§ Selected passage
<<<<

The following rule of thumb is often adopted in practice:
Let relvar R have heading H and let the heading H of R be partitioned into disjoint subsets X , Y , and Z . Further, let X be
the sole key and let Y and Z both be relation valued. Then, using Heath notation once again, R should be replaced by R1
and R2 , where R1 = ( R { XY }) UNGROUP ( Y ) and R2 = ( R { XZ }) UNGROUP ( Z ), respectively. Note: UNGROUP is an
operator of Tutorial D . I used it in the answer to Exercise 4.14 in Appendix D. It's discussed in detail in SQL and
Relational Theory and elsewhere.
How does this rule of thumb relate to the topics discussed in the present chapter?
12.9 ( Modified version of Exercise 9.3 .) Design a database for the following. The entities to be represented are
sales representatives, sales areas, and products. Each representative is responsible for sales in one or more areas;
each area has one or more responsible representatives. Each representative is responsible for sales of one or more
products, and each product has one or more responsible representatives. Each product is sold in each area; however,
no two representatives sell the same product in the same area. Each representative sells the same set of products in
each area for which that representative is responsible.
12.10 The following dependencies are defined with respect to a heading consisting of attributes ABCD :
A →→ B | C
Use the chase to show these dependencies imply the MVDs A →→ C | D. Note: I'm making use of a certain
shorthand notation here, according to which A →→ B | C and A →→ C | D denote, respectively, A →→ B | CD and
A →→ C | DB . See the answer to the exercise in Appendix D for further explanation.

>>>>

§ Entries
<<<<

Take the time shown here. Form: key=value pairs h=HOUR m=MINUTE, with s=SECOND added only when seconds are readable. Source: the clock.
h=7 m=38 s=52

>>>>
<<<<

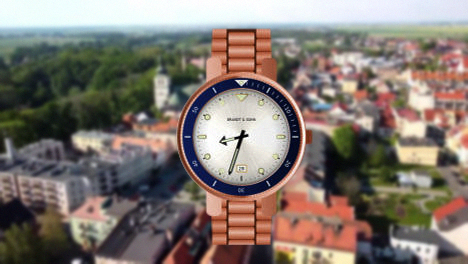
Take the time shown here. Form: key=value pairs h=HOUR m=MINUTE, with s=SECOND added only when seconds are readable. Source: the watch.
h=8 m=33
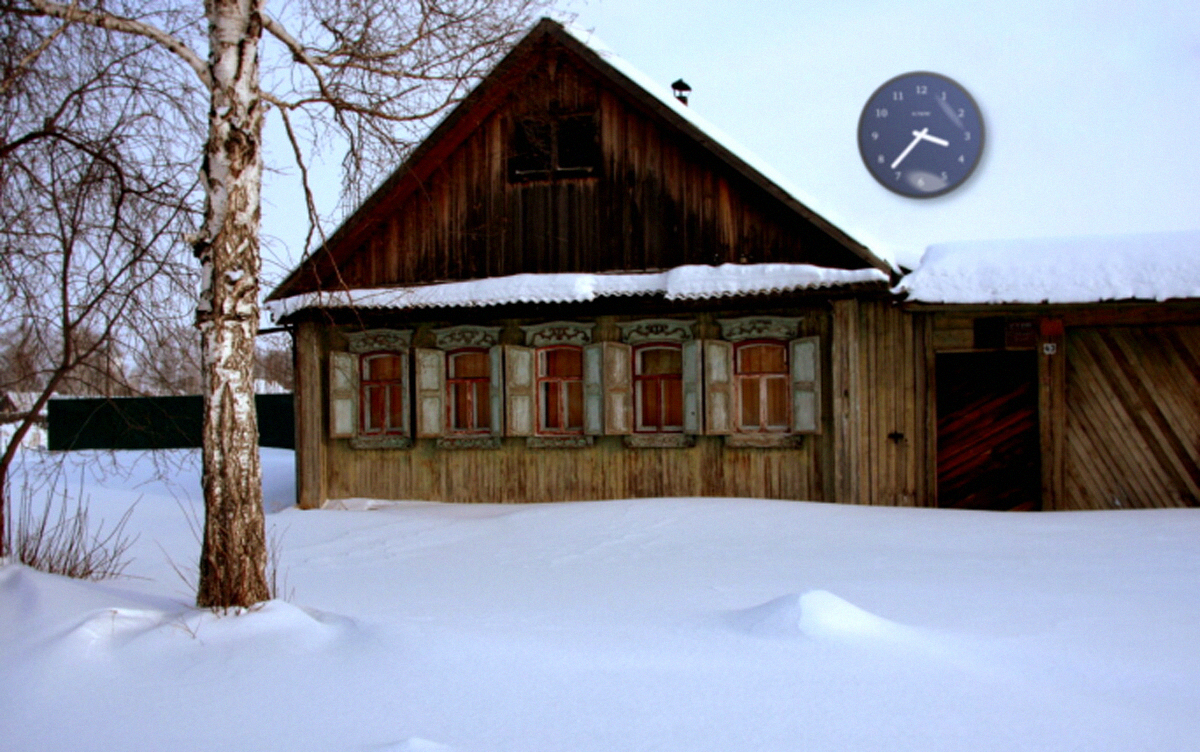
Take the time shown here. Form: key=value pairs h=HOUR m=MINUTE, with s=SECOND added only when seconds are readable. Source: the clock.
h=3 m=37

>>>>
<<<<

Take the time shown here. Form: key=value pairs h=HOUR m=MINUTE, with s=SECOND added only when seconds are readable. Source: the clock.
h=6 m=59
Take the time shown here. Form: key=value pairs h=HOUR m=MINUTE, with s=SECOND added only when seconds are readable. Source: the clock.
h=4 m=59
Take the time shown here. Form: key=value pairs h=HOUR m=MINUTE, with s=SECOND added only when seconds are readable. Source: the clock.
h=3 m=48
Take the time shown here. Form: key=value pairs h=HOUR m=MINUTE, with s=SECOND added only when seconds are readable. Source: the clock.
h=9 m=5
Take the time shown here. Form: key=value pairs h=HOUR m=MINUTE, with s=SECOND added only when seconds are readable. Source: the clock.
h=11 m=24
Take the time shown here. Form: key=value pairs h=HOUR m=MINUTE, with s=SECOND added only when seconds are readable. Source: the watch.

>>>>

§ Problem to solve
Retype the portion of the normalization exercises above that begins at the words "12.10 The following" and stops after "for further explanation.".

§ Correct result
12.10 The following dependencies are defined with respect to a heading consisting of attributes ABCD :
A →→ B | C
Use the chase to show these dependencies imply the MVDs A →→ C | D. Note: I'm making use of a certain
shorthand notation here, according to which A →→ B | C and A →→ C | D denote, respectively, A →→ B | CD and
A →→ C | DB . See the answer to the exercise in Appendix D for further explanation.